Monatsbrief März - April 2012

|   Monatsbriefe

Friedrichsdorf, den 19. März 2012

Wer nicht zum Grunde geht,

wird zu Grunde gehen.

Nach Sören Kierkegaard

 Geh in deinen eigenen Grund.

Denn in deinem Grund

sind dein Sein und Gottes Sein,

ein Sein.

Meister Eckardt

 

Liebe Mystik- und Kontemplationsinteressierte !

Liebe Weggefährtinnen und Weggefährten !

Mitten in der Passionszeit versende ich diesen Monatsbrief. Diese Zeit ist dem Gedenken der Leidensgeschichte Jesu gewidmet. Es kann nicht ausreichend betont werden, dass es sich dabei nicht um eine Leidversessenheit der christlichen Tradition handelt, sondern dieses Gedenken einen Ausdruck des Befreiungswillens darstellt. Es geht – wie immer auf dem kontemplativen Weg – um das, was ist. Dies bedeutet einen Pfad zwischen Leidversessen- und Leidvergessenheit. Es geht um die Anerkenntnis dessen, was ist, ungeschminkt, ungedeutet, es geht um die So-heit. Sowohl die Leidversessenheit, also das gebunden Bleiben an alte lebensgeschichtliche Erfahrungen des Leides und Schmerzes, als auch das Verleugnen, Bagatellisieren des Schmerzlichen werden dem nicht gerecht. Beide Haltungen vermehren auf tragische Weise das Leid.

Wer nicht zu Grunde gehen, dem Schmerzlichen nicht begegnen will, droht gerade in dieser Verweigerung des Lebens zu Grunde zu gehen. Diese Weigerung programmiert eine Flucht vor sich selbst, behindert den Kontakt mit dem Herzen und verstrickt auf tragische Weise. In die Tiefe zu gehen wirkt gefährlich und bedrohlich. Viele der unreifen Ausdrucksformen unserer Gesellschaft, scheinen hierin ihre Ursache zu haben. Daraus erwachsen süchtiges Verhalten, kindische Konsumwünsche und die Verweigerung der Verantwortungsübernahme für eigenes Handeln – individuell wie kollektiv.
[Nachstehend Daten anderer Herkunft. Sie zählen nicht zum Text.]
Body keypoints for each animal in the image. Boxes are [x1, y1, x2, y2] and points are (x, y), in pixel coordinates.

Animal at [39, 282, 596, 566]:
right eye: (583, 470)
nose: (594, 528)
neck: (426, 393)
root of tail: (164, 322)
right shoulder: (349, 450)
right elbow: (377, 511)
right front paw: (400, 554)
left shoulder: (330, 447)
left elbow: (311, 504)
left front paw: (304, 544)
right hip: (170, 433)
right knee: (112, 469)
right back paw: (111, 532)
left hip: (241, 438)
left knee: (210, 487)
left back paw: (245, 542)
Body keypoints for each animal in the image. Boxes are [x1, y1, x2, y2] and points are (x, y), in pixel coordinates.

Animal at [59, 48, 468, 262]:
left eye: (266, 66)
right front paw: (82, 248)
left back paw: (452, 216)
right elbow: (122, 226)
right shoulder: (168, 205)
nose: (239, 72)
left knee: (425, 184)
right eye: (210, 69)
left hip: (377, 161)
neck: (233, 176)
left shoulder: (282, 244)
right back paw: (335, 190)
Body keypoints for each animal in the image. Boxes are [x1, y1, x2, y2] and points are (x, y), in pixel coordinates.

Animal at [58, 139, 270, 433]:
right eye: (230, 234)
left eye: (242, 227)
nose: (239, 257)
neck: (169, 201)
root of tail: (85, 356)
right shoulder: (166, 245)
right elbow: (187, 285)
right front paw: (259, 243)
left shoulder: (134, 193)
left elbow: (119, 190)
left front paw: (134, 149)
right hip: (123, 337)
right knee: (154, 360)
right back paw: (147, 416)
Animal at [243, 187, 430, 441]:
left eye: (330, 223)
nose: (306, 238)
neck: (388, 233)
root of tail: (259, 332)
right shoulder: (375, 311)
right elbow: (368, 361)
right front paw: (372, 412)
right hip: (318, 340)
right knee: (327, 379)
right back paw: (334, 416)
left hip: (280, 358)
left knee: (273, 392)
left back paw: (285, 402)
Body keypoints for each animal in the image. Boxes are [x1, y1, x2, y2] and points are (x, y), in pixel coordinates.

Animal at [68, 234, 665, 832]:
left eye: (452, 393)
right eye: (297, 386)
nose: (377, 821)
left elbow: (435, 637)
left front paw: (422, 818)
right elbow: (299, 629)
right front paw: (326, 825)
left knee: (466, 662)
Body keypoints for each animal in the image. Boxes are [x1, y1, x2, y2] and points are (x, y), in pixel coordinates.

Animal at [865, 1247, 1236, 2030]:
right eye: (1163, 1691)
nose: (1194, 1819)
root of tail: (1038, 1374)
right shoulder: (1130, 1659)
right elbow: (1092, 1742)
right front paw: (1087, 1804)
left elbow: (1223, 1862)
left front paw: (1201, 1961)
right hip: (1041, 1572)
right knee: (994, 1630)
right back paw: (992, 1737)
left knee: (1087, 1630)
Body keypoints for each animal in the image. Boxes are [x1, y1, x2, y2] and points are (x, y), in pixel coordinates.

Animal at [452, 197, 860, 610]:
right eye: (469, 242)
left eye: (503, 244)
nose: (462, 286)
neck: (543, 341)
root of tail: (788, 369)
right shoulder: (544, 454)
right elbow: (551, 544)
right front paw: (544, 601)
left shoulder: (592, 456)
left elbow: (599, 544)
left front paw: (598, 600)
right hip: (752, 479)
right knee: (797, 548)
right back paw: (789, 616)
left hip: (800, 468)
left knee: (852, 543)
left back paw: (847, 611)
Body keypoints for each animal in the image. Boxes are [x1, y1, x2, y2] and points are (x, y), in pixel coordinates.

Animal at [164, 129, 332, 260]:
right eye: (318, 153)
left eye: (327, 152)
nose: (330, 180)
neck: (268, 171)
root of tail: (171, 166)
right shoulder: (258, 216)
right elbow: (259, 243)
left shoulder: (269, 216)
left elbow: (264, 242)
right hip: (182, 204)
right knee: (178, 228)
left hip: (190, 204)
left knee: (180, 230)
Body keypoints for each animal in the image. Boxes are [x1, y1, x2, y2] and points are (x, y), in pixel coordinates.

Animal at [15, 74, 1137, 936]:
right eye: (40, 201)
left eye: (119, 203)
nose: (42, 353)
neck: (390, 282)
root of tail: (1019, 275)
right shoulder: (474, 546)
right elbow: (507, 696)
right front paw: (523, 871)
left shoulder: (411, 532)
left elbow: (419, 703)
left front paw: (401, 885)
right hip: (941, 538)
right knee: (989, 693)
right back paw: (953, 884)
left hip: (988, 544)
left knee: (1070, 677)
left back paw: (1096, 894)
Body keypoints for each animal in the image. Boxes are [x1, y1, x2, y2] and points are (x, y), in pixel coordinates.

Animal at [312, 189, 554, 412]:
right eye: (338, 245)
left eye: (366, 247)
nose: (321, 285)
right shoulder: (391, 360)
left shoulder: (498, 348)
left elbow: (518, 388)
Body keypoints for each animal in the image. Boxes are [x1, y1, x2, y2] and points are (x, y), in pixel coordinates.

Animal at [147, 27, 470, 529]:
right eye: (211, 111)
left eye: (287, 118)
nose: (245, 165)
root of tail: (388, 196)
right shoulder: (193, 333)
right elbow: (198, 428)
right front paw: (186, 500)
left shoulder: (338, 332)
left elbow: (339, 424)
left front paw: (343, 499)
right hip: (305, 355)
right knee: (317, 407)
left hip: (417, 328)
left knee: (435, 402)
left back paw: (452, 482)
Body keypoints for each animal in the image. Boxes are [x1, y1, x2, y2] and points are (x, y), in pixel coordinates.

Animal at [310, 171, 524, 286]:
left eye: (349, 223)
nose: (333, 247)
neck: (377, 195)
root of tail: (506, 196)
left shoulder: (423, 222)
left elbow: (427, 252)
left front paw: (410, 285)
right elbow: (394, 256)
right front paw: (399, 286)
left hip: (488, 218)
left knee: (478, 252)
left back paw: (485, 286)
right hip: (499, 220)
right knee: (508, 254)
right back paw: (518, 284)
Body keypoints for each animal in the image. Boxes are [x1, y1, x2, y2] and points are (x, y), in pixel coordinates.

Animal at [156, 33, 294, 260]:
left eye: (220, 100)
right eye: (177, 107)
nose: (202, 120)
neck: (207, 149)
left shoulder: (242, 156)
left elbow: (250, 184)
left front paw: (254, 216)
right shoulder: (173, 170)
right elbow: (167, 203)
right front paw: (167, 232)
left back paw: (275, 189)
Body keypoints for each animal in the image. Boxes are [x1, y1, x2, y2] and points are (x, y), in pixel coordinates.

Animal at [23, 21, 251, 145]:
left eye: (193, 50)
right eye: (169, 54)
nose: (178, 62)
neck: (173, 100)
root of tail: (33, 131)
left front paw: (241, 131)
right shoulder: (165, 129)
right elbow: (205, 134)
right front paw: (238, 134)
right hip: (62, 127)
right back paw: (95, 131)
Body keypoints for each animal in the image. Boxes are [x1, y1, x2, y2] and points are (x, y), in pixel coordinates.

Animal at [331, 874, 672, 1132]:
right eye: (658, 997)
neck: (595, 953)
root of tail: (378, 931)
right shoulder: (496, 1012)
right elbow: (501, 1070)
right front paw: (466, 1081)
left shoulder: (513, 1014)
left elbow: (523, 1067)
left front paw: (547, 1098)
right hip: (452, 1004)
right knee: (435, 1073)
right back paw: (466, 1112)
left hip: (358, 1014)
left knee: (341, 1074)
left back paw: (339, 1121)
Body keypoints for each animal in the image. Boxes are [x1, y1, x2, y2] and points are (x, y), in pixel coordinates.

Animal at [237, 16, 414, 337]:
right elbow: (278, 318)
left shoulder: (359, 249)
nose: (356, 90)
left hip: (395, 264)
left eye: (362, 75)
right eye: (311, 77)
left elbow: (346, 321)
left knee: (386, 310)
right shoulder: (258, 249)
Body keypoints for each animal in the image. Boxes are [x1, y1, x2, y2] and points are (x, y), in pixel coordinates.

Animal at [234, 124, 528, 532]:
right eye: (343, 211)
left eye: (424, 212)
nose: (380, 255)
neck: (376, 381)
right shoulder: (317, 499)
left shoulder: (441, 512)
Die gegenwärtige Kirchenjahreszeit führt uns einen Transitus, einen Durchgang vor Augen, den wir christlich mit Auferstehung bezeichnen. Es gibt zum Himmel schreiendes Leid, schicksalhaftes,  menschengemachtes, Gewaltverhältnissen geschuldetes, unendliche Wiederholung der Retraumatisierung. Dies braucht der Erlösung. Der erste Schritt dazu ist das Ansehen und Wahrnehmen. Kann es gelingen, dem standzuhalten? Dies gelingt sicher nicht auf der Ebene der einzelnen Person. Es benötigt der Verbundenheit in der Tiefe.

Die spirituellen Traditionen tragen an dieser Stelle zwei Einsichten bei: Die tiefste Wirklichkeit ist nicht das Getrenntsein. Die tiefste Ebene der Wirklichkeit ist die Verbundenheit. Im Grunde angekommen erfahre ich, dass mein Sein, das Sein der anderen und Gottes Sein gar nicht getrenntes Sein darstellt. Das Leid wie das Glück der anderen hat eine Wirkung auf mich. Und zweitens: Es ist diese Verankerung im gemeinsamen wahren Wesen, im Sein, in Gott, die den inneren Raum wachsen lässt, dem Leid nicht abwehrend, verneinend begegnen zu müssen, sondern es bergen zu können.   

Um diese Erfahrung geht es in dem, was wir in den nächsten Wochen begehen und feiern: Auferstehung, die Liebe ist stark, ja stärker als der Tod, mein tiefstes Wesen kennt weder Geborenwerden noch Sterben. Ich wünsche Euch, Ihnen, uns gemeinsam diese Erfahrung und freue mich auf gemeinsames Praktizierens des kontemplativen Weges, der uns in diese Erfahrung führen will.